Texte publié sur le site du magazine Paulette ici.
Y'avait
Noël avec un beau sapin et une mer de cadeaux brillants dessous,
empaquetés avec soin, rutilants, des gros, des p'tits, des moyens,
des longs, des carrés, des ronds et même des plats, tout j'te dis.
Y'avait
nous, avec nos beaux habits du dimanche, nos airs heureux, un sourire
vissé soul'bas du visage, sourire qui reste toute la soirée même
quand on mange les marrons trop cuits pis la dinde un peu sèche,
mais faut pas l'dire, faut dire que tout est très bon, avec un grand
sourire vissé.
Y'a
la table géante au milieu d'la pièce trop petite pour nous tous, et
on rentre les ventres et on sert les fesses et on rabat les chaises
pour aller aux water, j'aime autant te dire qu'on peut pas faire ça
discretos ces soirs-là.
Y'avait
les messes basses de famille qu'on dit pas, auxquelles on veut pas
penser pour Noël, on y pense quand même mais le sourire ça marche
hyper bien comme méthode coué. Alors on en parle pas, on les garde
pour après, dans la voiture, quand on débrif la soirée. Tranquille
entre nous, on desserre les ventres et les sourires se décomposent
par morceaux en même temps qu'on voit passer les lumières
accrochées un peu partout, et déjà ya des gens qui balancent leur
sapin dans la rue, leur sapin déshabillé de ses belles guirlandes.
Ça m'a toujours rendu vachement mélancolique les sapins d'après
Noël et c'est pour ça que j'en veux pas, jamais, ce en quoi on est
assez d'accord lui et moi, et ça ça m'fait plaisir.
Globalement
on est assez d'accord sur tout t'façons, sauf sur le coup des
plantes dans la maison, lui il aime pas, ou disons une ça passe,
mais pas plein, ou sur l'affaire des lapins que j'ai déjà évoqué
ici,
je vais pas recommencer, mais juste pour faire les comptes: les
plantes je gagne, les lapins je perds.
Mais
je dois dire que ces jours-ci, malgré Noël, malgré avoir revu des
vieux amis que j'aime d'amour, malgré toutes les bonnes nouvelles
qui s'annoncent pour une nouvelle année au top, j'avais pas l'humeur
en phase.
On
a des fois des jours sombres sans savoir pourquoi, des jours où on
veut rester au lit, sous la couette, avec rien d'autres que son
oreiller fétiche et des bédées pis des livres et de la musique
mélancolique, tu vois bien quel genre de jours j'veux dire.
Les
jours où même si le soleil brille dehors, tu veux traîner en pyj
avec des chaussettes dépareillées et pas d'coiffure, les jours où
t'avales le ptit dèj du bout de la lip sans aimer le café ni
trouver suprême l'odeur du pain grillé.

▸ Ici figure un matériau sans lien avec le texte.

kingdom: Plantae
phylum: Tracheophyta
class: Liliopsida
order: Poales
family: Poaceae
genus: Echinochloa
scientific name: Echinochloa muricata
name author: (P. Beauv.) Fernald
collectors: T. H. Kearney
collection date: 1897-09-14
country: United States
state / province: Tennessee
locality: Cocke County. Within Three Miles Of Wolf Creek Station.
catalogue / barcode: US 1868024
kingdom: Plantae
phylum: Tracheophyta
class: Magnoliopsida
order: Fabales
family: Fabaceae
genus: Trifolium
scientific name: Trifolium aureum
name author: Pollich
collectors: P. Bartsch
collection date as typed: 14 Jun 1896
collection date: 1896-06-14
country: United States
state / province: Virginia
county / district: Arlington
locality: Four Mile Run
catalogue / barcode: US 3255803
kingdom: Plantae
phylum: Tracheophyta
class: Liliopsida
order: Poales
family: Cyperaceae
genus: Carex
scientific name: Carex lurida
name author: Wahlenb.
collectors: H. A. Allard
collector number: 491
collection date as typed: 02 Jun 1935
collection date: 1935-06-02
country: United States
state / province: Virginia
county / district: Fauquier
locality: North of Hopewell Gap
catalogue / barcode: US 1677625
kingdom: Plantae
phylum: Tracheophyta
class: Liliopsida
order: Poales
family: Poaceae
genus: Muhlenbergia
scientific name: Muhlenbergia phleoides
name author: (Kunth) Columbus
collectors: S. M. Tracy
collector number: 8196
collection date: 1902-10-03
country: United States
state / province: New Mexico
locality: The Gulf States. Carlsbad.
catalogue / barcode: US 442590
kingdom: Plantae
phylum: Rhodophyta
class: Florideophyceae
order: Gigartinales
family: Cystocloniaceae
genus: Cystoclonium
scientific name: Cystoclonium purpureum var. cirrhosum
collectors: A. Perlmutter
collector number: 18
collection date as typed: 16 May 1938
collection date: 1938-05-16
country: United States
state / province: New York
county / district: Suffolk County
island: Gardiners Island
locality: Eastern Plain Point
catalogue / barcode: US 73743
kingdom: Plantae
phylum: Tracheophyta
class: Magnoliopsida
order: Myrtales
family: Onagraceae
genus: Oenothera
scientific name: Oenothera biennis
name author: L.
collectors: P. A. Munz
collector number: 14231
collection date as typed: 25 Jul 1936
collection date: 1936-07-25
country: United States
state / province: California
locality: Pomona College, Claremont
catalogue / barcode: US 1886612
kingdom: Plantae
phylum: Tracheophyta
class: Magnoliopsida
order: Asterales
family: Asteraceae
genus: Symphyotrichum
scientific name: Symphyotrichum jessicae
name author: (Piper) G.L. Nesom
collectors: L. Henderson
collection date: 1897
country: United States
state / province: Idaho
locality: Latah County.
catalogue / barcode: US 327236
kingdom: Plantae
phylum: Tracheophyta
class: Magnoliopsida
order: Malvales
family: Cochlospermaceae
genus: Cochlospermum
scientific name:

Ce genre de jour où tu
regardes les gens que t'aime avec un oeil vide et tu te dis Pfff, tu
te dis Mouais, tu te dis Bof. Alors que tu sais que tu les aimes.
Pour de vrai.
Ça
faisait plusieurs jours que j'étais d'une humeur bougon, et que
j'faisais faire les montagnes russes des sentiments à mon a., çuilà
qu'a sa majuscule dorée en début de nom, çuilà qu'a les réserves
d'amour pour toute la vie jusqu'à des siècles futurs où les ipad
feront micro-ondes, çuilà qui sait m'flanquer des sourires dans les
veines même quand j'ai une tête des six pieds de longs et un regard
nuageux, tout ça.
J'sais
pas si y voyait trop mes humeurs maussades tellement il a le bonheur
vissé au corps çuilà, mais je te jure que je voulais parfois me
battre de pas lui montrer plus les grands sentiments que je
ressentais, même avec mon mauvais karma de ces jours-ci.
Et puis tu sais, j'avais franchement aucune raison d'être triste.
Et puis tu sais, j'avais franchement aucune raison d'être triste.
Pour
me changer les idées, je repensais à des choses belles, mais ça
changeait pas grand chose en vrai, je sais pas pourquoi. J'avais
besoin sans doute d'un grand coup d'frais, d'un grand coup d'neuf,
sauf que je l'avais déjà eu mon grand bol d'air et que j'en voulais
encore. Alors quoi ?
Chais
pas.
Y
a des fois t'expliques pas, tu subis une humeur qu'a zéro raison
d'être, qu'a zéro racine à arracher dans ton coeur, qu'est venue
là comme un nuage devant l'soleil des jours tranquilles, et tu peux
seulement attendre l'éclaircie en te disant Bordel j'ai pourtant
tous les meilleurs trésors du monde alors quoi ?
Bah
rien.
La
météo des sentiments ça s'commande pas on t'l'a déjà dit.